_Langkah Kerja_
• 1. Menurut cuplikan halaman tentang dugaan korupsi di Bapeten, pada tanggal berapa berkas dilimpahkan ke Polda Metro Jaya?
• 2. Kutip dari cuplikan halaman bagian yang dimulai pada kata-kata "Togap Marpaung (TM)" dan berhenti setelah "Rp 1,7 miliar.".

_Cuplikan Halaman_
Penulis: Togap Marpaung
(Insan pengawas nuklir, dipaksa pensiun)
Tulisan ketiga ini menggenapi Trilogi Whistleblower yang juga menyajikan fakta seperti tulisan pertama, Kebijakan Kontradiktif Jokowi: Anti Whistleblower Tapi Simpati Justice Collaborator dan tulisan kedua, Presiden JW: Tidak Adil Terhadap TM Tapi Adil Terhadap Puluhan Pegawai KPK Pecatan, Bharada E, Brigjen. Pol. E dan Tersangka N.
Togap Marpaung (TM) sebagai pelapor dugaan korupsi (whistleblower) pengadaan barang dan jasa tahun anggaran 2013 di Badan Pengawas Tenaga Nuklir (Bapeten) pada tanggal 16 September 2014 di Dittipidkor Bareskrim Polri melalui Brigjen. Pol. Drs. Wilmar Marpaung, SH selaku Karobinops Bareskrim Polri. Kemudian berkas dilimpahkan ke Polda Metro Jaya, tanggal 30 Juli 2015 dengan salah satu dugaan penggelembungan (mark up) harga 1 unit alat XRF sekitar Rp 1,4 miliar sesuai bukti yang lengkap dan valid. Bahkan, menurut perhitungan Wana dari pihak ICW, dugaan kerugian keuangan negara sekitar Rp 1,7 miliar.

_Informasi Sumber_
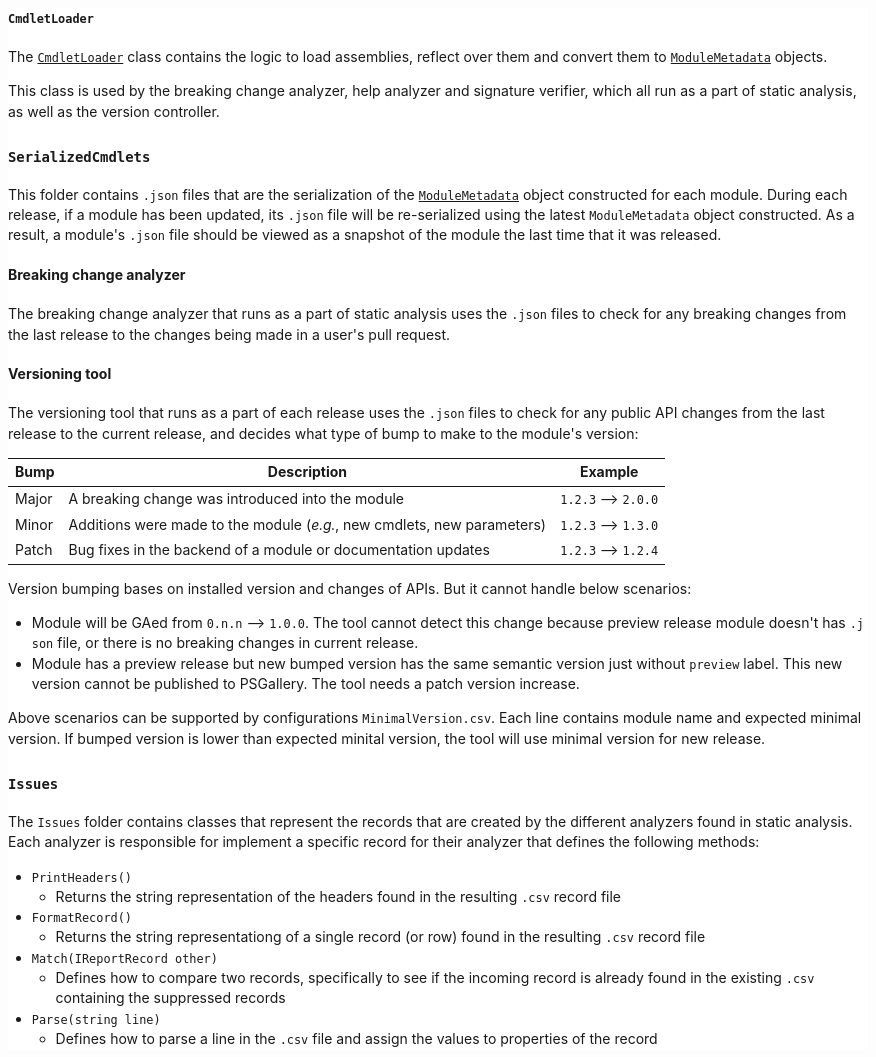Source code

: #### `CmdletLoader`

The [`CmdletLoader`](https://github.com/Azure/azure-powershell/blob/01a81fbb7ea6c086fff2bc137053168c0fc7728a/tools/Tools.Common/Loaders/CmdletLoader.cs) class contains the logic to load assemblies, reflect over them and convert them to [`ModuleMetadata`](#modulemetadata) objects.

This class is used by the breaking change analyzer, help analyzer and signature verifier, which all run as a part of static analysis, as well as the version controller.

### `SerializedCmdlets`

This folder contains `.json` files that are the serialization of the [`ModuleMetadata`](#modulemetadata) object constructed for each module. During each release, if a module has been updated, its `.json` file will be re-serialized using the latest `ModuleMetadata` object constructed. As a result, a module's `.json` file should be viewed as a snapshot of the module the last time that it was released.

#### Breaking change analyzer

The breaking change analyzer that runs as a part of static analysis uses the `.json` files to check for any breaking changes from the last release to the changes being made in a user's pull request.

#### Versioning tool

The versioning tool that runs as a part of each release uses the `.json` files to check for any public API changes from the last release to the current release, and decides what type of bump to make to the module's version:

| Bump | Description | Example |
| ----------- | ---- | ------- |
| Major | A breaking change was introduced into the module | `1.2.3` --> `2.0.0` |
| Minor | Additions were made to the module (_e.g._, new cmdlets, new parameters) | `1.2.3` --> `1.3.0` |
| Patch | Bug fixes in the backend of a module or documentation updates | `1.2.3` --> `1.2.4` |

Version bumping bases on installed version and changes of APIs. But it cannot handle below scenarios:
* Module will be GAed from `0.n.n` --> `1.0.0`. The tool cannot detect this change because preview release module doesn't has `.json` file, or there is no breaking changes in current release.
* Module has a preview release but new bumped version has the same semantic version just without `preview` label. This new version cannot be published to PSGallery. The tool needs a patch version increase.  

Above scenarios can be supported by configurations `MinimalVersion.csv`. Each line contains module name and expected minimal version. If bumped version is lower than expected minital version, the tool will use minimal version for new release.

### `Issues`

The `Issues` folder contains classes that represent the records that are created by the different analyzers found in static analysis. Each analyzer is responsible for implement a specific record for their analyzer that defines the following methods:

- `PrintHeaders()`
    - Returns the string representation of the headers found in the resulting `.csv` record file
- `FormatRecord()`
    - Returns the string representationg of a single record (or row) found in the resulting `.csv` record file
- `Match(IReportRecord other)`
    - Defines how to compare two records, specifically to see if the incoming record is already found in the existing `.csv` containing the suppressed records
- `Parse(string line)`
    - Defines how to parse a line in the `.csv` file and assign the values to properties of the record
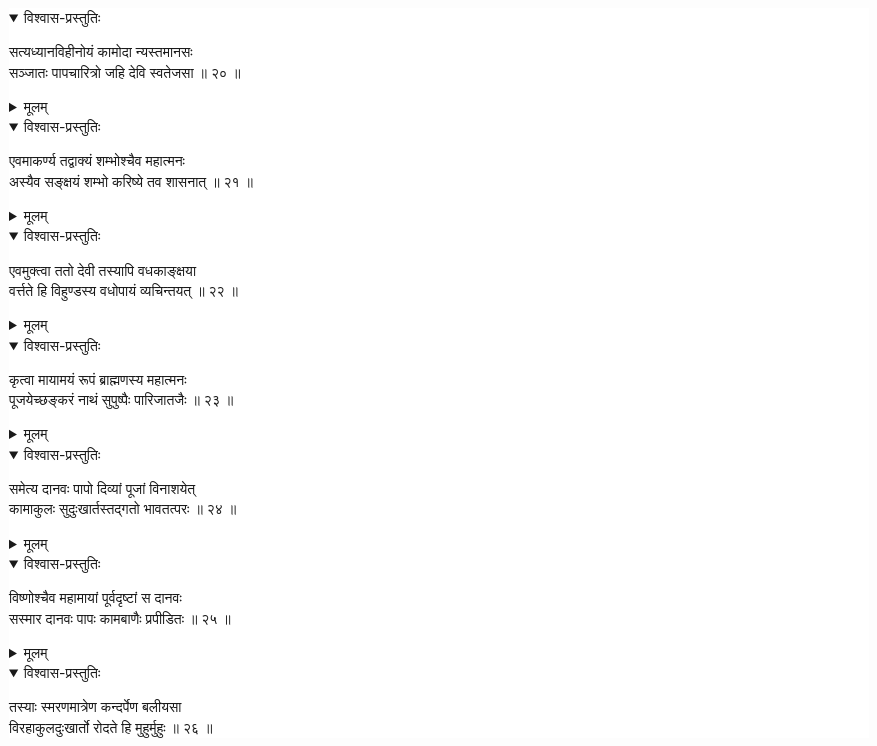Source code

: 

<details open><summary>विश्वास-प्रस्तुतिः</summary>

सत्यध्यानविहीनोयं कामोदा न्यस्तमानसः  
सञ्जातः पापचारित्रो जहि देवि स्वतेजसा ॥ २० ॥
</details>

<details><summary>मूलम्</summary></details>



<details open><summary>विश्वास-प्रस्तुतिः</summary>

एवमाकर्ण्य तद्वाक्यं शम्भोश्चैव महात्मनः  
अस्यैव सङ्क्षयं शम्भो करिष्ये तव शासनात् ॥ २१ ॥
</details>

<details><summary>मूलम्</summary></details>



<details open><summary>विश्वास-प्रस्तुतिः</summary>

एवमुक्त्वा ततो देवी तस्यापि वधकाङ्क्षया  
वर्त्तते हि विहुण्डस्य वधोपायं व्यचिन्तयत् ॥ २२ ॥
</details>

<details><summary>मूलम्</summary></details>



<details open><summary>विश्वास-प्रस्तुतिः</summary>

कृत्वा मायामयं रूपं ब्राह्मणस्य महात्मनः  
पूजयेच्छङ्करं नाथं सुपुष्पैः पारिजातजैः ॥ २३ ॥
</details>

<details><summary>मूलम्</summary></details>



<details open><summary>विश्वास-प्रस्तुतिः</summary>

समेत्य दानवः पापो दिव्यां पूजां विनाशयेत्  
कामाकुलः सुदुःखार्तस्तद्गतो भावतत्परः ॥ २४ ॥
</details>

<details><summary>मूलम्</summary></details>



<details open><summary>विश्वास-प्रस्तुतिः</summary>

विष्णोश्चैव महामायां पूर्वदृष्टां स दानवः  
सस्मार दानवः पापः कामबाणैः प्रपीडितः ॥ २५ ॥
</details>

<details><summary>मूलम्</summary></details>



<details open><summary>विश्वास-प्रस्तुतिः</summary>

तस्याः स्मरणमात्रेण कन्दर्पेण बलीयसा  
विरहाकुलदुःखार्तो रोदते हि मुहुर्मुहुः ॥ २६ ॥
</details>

==

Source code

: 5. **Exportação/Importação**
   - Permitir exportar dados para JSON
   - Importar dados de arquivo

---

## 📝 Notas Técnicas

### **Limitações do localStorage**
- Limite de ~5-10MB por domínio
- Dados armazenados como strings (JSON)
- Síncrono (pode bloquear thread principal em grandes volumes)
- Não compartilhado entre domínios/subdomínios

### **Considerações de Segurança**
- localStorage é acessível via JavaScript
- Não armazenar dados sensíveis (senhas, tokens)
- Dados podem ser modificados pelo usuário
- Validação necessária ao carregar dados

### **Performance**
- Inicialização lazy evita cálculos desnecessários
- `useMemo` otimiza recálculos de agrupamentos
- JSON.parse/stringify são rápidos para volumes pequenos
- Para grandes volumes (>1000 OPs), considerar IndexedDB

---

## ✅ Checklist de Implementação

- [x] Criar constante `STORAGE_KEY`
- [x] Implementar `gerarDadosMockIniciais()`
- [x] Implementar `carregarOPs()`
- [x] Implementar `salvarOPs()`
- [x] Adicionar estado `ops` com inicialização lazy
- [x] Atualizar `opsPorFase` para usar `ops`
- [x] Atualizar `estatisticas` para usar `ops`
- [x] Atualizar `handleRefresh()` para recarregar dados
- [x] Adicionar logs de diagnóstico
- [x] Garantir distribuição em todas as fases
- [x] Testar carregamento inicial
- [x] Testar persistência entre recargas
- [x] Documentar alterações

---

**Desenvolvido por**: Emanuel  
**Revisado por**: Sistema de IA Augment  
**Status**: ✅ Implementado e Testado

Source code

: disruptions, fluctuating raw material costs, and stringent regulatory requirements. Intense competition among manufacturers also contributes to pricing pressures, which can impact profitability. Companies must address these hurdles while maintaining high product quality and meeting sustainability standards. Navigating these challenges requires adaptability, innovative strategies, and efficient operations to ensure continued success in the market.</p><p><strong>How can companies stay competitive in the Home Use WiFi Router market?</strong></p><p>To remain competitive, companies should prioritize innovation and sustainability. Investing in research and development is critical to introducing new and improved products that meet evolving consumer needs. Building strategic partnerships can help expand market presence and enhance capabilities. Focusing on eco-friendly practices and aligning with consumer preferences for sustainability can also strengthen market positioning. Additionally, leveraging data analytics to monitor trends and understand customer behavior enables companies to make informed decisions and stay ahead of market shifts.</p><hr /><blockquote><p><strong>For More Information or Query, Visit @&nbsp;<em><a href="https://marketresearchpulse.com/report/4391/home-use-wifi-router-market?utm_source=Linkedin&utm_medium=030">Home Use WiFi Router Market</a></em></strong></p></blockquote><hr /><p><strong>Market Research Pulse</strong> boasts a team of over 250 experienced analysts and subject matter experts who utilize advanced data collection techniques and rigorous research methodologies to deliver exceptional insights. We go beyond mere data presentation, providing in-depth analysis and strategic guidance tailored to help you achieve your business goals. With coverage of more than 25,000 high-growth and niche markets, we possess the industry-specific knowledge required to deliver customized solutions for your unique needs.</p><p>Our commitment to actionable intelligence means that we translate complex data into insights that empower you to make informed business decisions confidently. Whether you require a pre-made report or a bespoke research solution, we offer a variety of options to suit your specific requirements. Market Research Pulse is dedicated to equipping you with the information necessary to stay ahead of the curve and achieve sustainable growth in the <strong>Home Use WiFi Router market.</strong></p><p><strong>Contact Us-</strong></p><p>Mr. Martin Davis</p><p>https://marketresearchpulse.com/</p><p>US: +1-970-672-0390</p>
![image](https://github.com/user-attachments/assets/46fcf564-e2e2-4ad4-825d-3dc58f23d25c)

---

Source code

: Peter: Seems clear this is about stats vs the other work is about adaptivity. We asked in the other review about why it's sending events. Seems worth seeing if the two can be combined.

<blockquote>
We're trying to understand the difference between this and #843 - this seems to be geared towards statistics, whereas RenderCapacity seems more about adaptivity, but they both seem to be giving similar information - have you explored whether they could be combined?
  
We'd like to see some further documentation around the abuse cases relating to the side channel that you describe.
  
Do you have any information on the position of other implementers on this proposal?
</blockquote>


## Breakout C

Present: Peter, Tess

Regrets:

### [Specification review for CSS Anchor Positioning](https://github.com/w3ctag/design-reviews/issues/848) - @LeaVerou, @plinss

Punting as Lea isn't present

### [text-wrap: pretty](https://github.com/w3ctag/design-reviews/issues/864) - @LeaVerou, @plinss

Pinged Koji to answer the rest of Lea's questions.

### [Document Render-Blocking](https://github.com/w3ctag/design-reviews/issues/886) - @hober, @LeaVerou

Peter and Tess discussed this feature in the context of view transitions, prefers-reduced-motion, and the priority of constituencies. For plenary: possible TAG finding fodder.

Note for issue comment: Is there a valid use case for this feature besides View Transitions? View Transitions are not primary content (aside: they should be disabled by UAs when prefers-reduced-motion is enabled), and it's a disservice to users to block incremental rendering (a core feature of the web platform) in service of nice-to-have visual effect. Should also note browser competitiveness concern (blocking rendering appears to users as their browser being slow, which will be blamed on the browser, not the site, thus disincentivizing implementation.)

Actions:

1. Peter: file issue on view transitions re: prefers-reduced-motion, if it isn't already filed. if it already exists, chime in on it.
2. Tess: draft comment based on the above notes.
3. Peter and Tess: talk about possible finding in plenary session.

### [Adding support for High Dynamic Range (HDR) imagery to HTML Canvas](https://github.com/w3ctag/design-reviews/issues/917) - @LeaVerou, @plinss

_Bagian Jawaban_
• 1. Tanggal 30 Juli 2015.

• 2.
Togap Marpaung (TM) sebagai pelapor dugaan korupsi (whistleblower) pengadaan barang dan jasa tahun anggaran 2013 di Badan Pengawas Tenaga Nuklir (Bapeten) pada tanggal 16 September 2014 di Dittipidkor Bareskrim Polri melalui Brigjen. Pol. Drs. Wilmar Marpaung, SH selaku Karobinops Bareskrim Polri. Kemudian berkas dilimpahkan ke Polda Metro Jaya, tanggal 30 Juli 2015 dengan salah satu dugaan penggelembungan (mark up) harga 1 unit alat XRF sekitar Rp 1,4 miliar sesuai bukti yang lengkap dan valid. Bahkan, menurut perhitungan Wana dari pihak ICW, dugaan kerugian keuangan negara sekitar Rp 1,7 miliar.